• WHAT THE TASK REQUIRES: Leave out the pictures, then output the lines of the records below from the first through the one containing "コメントは承認制です。".

• AVAILABLE DATA:

※ ※ ※

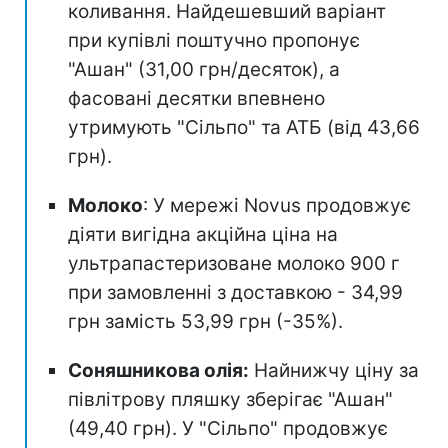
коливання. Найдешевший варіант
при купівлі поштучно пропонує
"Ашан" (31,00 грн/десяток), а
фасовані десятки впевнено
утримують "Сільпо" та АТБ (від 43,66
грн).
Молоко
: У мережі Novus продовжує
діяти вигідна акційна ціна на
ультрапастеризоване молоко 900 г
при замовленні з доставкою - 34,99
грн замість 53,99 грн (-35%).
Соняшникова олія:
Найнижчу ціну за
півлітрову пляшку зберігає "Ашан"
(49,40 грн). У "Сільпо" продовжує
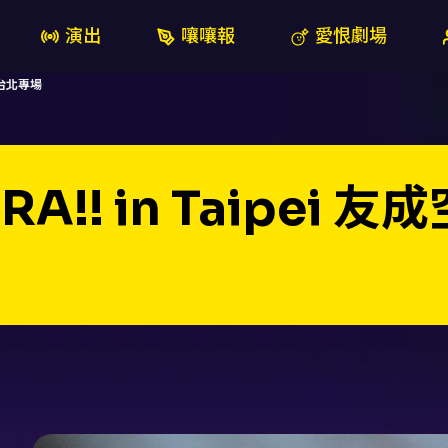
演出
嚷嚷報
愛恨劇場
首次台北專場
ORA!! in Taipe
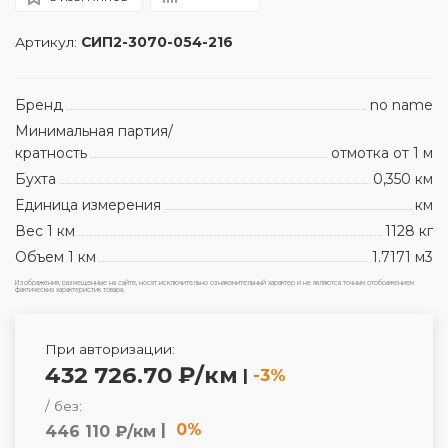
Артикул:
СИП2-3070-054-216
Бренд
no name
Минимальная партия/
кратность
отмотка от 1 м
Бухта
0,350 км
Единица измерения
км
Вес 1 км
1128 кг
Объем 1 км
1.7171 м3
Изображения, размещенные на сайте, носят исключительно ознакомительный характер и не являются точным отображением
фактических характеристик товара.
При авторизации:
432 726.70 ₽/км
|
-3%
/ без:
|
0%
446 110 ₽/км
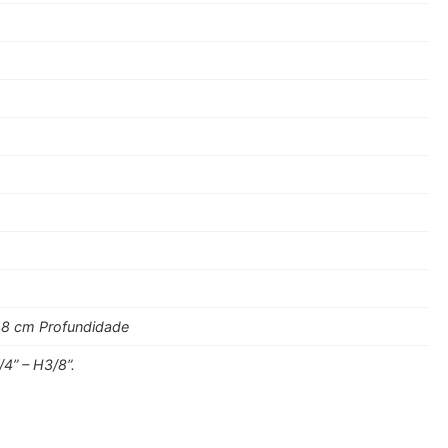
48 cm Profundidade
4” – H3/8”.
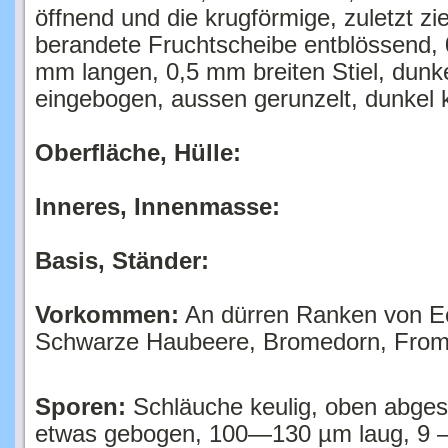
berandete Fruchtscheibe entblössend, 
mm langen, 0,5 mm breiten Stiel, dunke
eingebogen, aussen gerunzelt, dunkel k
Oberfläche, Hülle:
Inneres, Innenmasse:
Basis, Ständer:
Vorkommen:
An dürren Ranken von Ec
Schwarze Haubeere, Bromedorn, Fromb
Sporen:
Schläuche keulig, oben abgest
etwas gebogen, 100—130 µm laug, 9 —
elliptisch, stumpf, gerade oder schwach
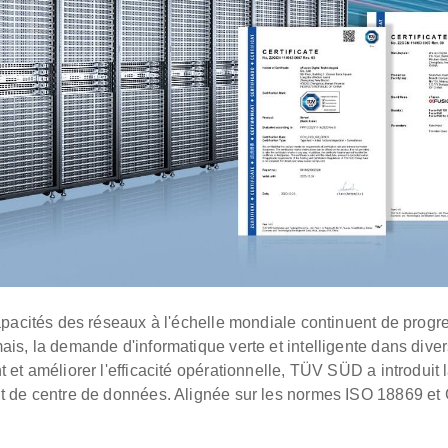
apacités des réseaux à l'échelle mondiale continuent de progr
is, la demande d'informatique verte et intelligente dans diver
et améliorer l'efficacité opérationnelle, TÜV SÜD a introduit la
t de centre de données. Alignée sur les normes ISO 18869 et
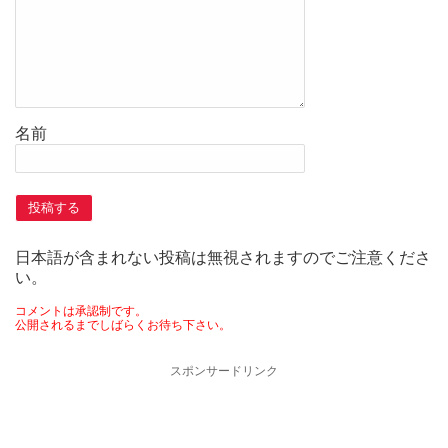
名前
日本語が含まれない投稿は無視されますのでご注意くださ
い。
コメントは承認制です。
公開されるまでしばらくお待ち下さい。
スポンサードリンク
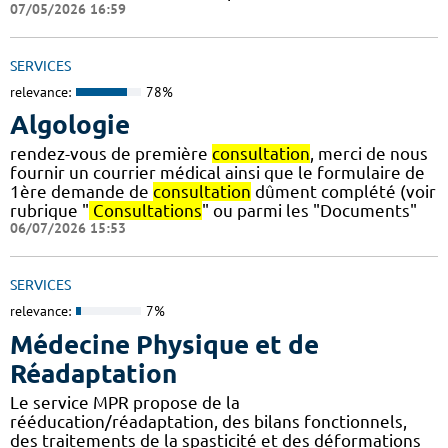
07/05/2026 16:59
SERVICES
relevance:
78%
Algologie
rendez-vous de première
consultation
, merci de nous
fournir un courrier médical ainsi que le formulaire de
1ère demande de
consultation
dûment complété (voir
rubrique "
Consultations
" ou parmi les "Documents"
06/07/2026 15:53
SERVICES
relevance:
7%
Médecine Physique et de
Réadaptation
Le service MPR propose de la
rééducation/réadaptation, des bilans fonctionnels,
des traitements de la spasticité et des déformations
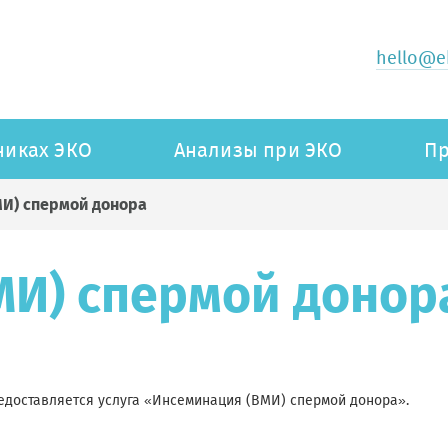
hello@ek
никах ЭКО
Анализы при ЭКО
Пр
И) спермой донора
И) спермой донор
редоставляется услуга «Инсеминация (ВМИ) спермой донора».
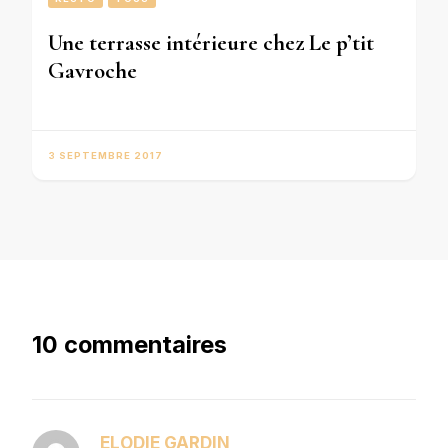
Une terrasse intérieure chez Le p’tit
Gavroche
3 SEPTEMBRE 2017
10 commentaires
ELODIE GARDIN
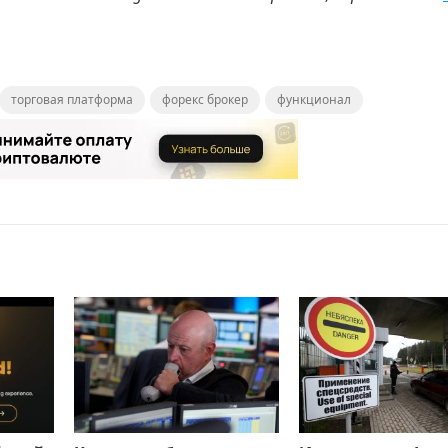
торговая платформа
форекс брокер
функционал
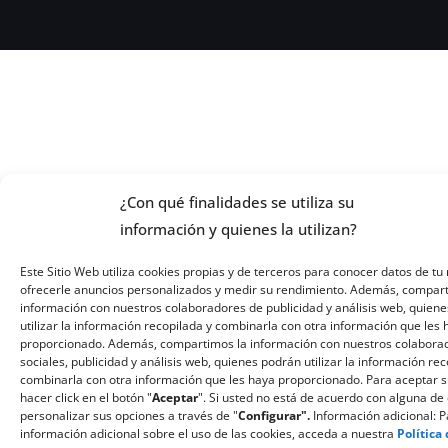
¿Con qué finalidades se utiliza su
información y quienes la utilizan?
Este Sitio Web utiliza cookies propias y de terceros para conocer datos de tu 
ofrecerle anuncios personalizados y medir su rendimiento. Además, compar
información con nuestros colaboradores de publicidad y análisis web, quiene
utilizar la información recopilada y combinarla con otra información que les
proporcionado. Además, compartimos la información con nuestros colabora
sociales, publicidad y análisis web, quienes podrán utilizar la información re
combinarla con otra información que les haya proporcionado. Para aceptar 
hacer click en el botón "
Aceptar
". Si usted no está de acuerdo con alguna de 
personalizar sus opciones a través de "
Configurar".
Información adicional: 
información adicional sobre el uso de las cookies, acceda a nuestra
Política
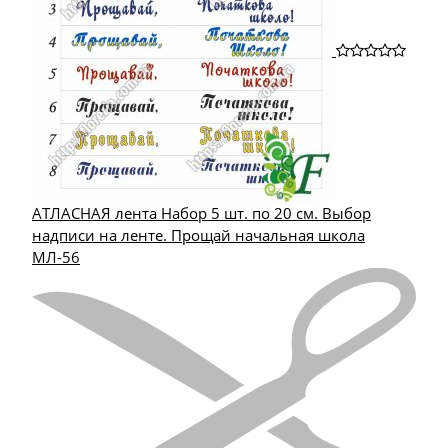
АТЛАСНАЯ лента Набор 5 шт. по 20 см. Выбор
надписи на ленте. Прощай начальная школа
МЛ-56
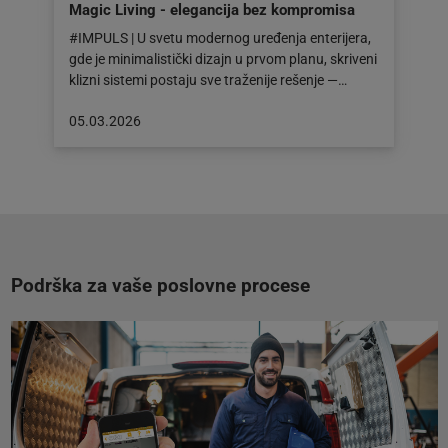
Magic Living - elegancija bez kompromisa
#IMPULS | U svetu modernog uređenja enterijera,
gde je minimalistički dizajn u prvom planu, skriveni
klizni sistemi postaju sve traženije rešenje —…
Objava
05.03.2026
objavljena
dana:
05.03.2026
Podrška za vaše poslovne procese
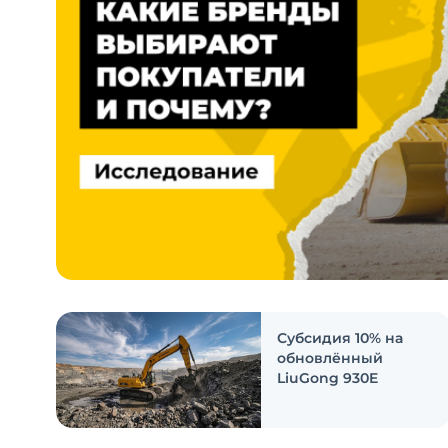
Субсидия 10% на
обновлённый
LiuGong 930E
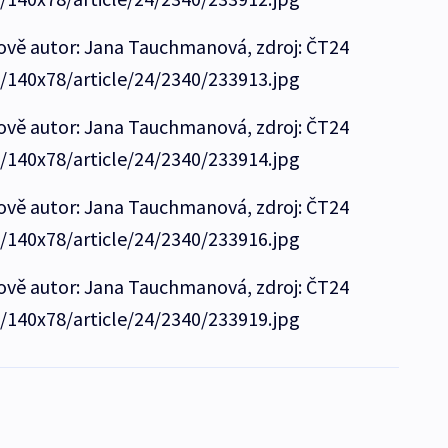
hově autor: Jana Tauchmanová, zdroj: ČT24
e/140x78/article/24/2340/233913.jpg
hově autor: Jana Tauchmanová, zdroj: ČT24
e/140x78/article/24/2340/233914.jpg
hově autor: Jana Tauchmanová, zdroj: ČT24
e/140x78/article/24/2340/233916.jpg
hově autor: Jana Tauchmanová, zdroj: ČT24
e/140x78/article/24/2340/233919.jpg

※ ※ ※

• RESULT FOR THIS EXERCISE:
коливання. Найдешевший варіант
при купівлі поштучно пропонує
"Ашан" (31,00 грн/десяток), а
фасовані десятки впевнено
утримують "Сільпо" та АТБ (від 43,66
грн).
Молоко
: У мережі Novus продовжує
діяти вигідна акційна ціна на
ультрапастеризоване молоко 900 г
при замовленні з доставкою - 34,99
грн замість 53,99 грн (-35%).
Соняшникова олія:
Найнижчу ціну за
півлітрову пляшку зберігає "Ашан"
(49,40 грн). У "Сільпо" продовжує
演出
嚷嚷報
愛恨劇場
首次台北專場
ORA!! in Taipe
Артикул:
СИП2-3070-054-216
Бренд
no name
Минимальная партия/
кратность
отмотка от 1 м
Бухта
0,350 км
Единица измерения
км
Вес 1 км
1128 кг
Объем 1 км
1.7171 м3
Изображения, размещенные на сайте, носят исключительно ознакомительный характер и не являются точным отображением
фактических характеристик товара.
При авторизации:
432 726.70 ₽/км
|
-3%
/ без:
|
0%
446 110 ₽/км
48 cm Profundidade
4” – H3/8”.
berandete Fruchtscheibe entblössend, 
mm langen, 0,5 mm breiten Stiel, dunke
eingebogen, aussen gerunzelt, dunkel k
Oberfläche, Hülle:
Inneres, Innenmasse:
Basis, Ständer:
Vorkommen:
An dürren Ranken von Ec
Schwarze Haubeere, Bromedorn, Fromb
Sporen:
Schläuche keulig, oben abgest
etwas gebogen, 100—130 µm laug, 9 —
elliptisch, stumpf, gerade oder schwach
apacités des réseaux à l'échelle mondiale continuent de progr
is, la demande d'informatique verte et intelligente dans diver
et améliorer l'efficacité opérationnelle, TÜV SÜD a introduit la
t de centre de données. Alignée sur les normes ISO 18869 et
名前
日本語が含まれない投稿は無視されますのでご注意くださ
い。
コメントは承認制です。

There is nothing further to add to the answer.